U.S. technology giant Motorola Solutions Inc.’s (NYSE:MSI) has closed the US$1 billion deal to acquire Avigilon Corporation (TSX:AVO).

The sale, which was completed March 28, was originally announced in early February when Motorola agreed to assume Avigilon’s net debt and acquire 44.6 million Avigilon shares at C$27 a share.

Avigilon is expected to be delisted on the Toronto Stock Exchange by the close of trading April 2.

The Vancouver-based tech firm, which ranks 66th on BIV’s 2017 Top 100 Most Profitable Companies in B.C. list, develops software and hardware for video surveillance.

In the tech company’s last fiscal year it generated revenue of $408 million, up from $354 million a year earlier.

Net income, meanwhile, jumped from $7.1 million to $28.2 million year over year.

Avigilon CEO Alex Fernandes founded the company in 2004 using the profits from the C$20-million sale of his previous venture, QImaging.

He took the company public in 2011, raising C$25 million in an initial public offering that offered shares at C$4.50.

Days after the Motorola deal was announced, Fernandes said he would retire from the company.

Fernandes owned 4.3 million shares or 9.89% of the company, according to data from 4 Traders.

With Motorola acquiring Avigilon’s outstanding shares for C$27 a share, Fernandes is poised to walk away with C$116 million from the deal.

“I suspect that he’s going to want to be more of a mentor and a contributor rather than an active entrepreneur again,” Brent Holliday, CEO of Garibaldi Capital Advisors, told Business in Vancouver in February.

“In the [Silicon] Valley, it seems that people just keep going. Even when they have massive exits they go and do it again, so you never know.”

The past year has been especially notable for the high-profile exits among Vancouver tech companies.

PayPal Holdings Inc. (Nas-daq:PYPL) acquired Vancouver-based TIO Networks Corp. in a deal worth $302 million.

Aerospace firm MDA is reincorporating in the U.S. under a new parent company known as Maxar Technologies Ltd. (NYSE, TSX:MAXR) following MDA’s own US$2.4 billion acquisition of Colorado-based DigitalGlobe.
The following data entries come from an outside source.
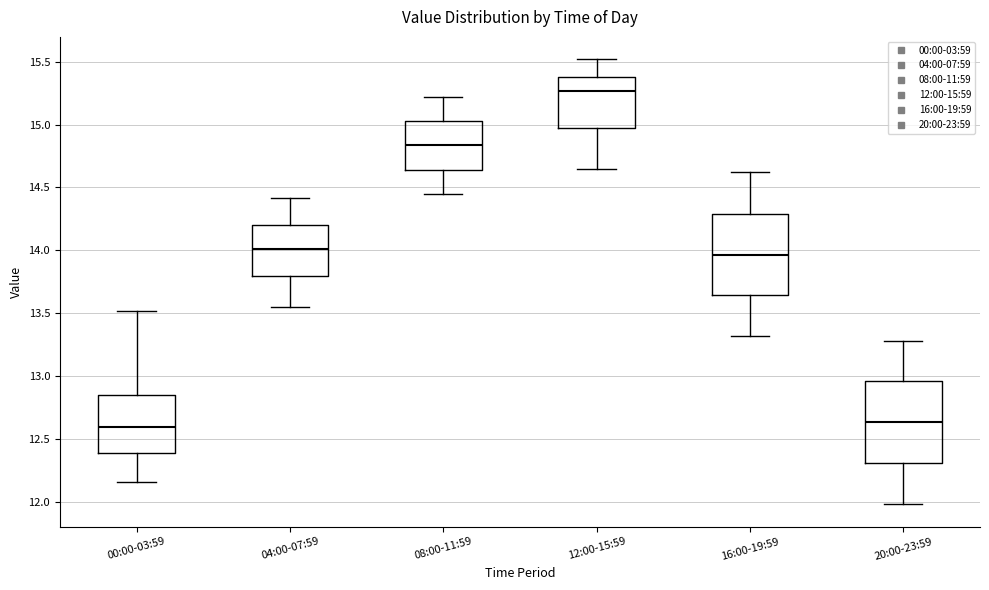

Where is the upper edge of the box for 16:00-19:59 on the y-axis? The values are not printed on the chart, so give them approximately, as read against the axis.

14.30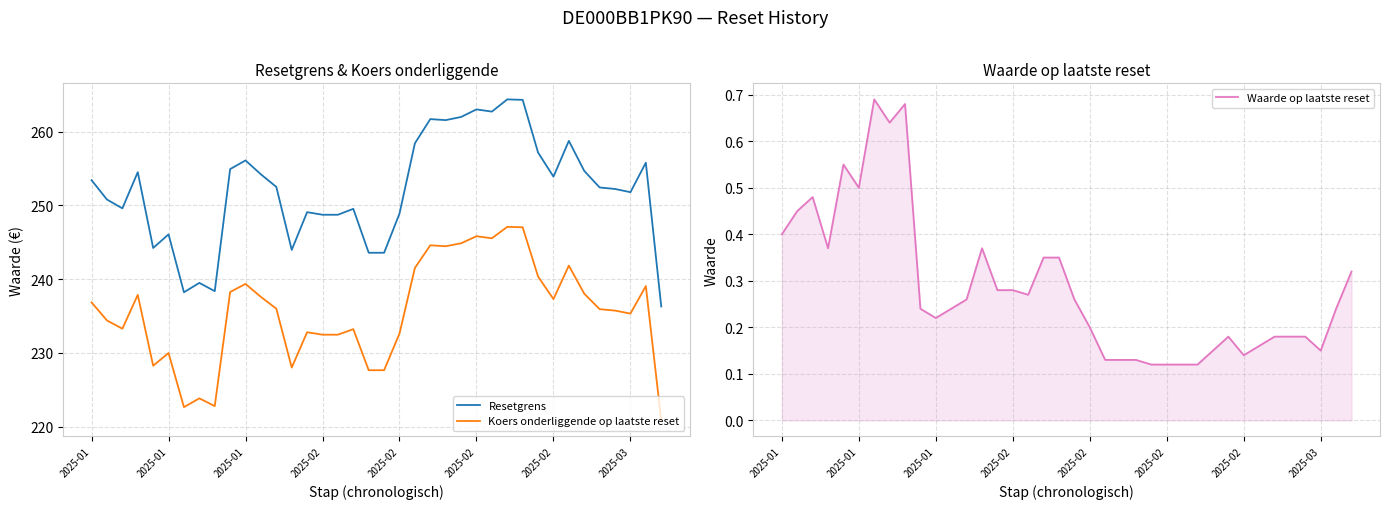

Where does the Resetgrens series first go above 252?

2025-01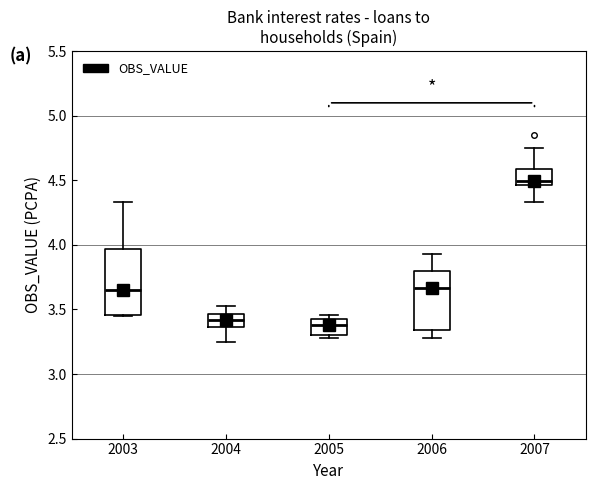

Reading left to right, read every box against the y-axis: the position of its median line, the range the box covers, and the ends of its whiskers. The values are not printed on the chart, so give them approximately, as read against the axis.

2003: median 3.65, box 3.45 to 3.95, whiskers 3.45 to 4.35
2004: median 3.40, box 3.35 to 3.45, whiskers 3.25 to 3.55
2005: median 3.40 (inside the box), box 3.30 to 3.40, whiskers 3.30 (just below the box's lower edge) to 3.45
2006: median 3.65, box 3.35 to 3.80, whiskers 3.30 to 3.95
2007: median 4.50, box 4.45 to 4.60, whiskers 4.35 to 4.75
Meanwhile, other potential anchor companies like Shoes.com went bankrupt, and home-building supply e-commerce firm BuildDirect filed for creditor protection last fall. However, BuildDirect announced earlier this week that it emerged from creditor protection after five months and had raised US$28 million in the interim.

Apple Inc. (Nasdaq:AAPL) has also turned its attention to Vancouver, acquiring Buddybuild in early January for an undisclosed amount.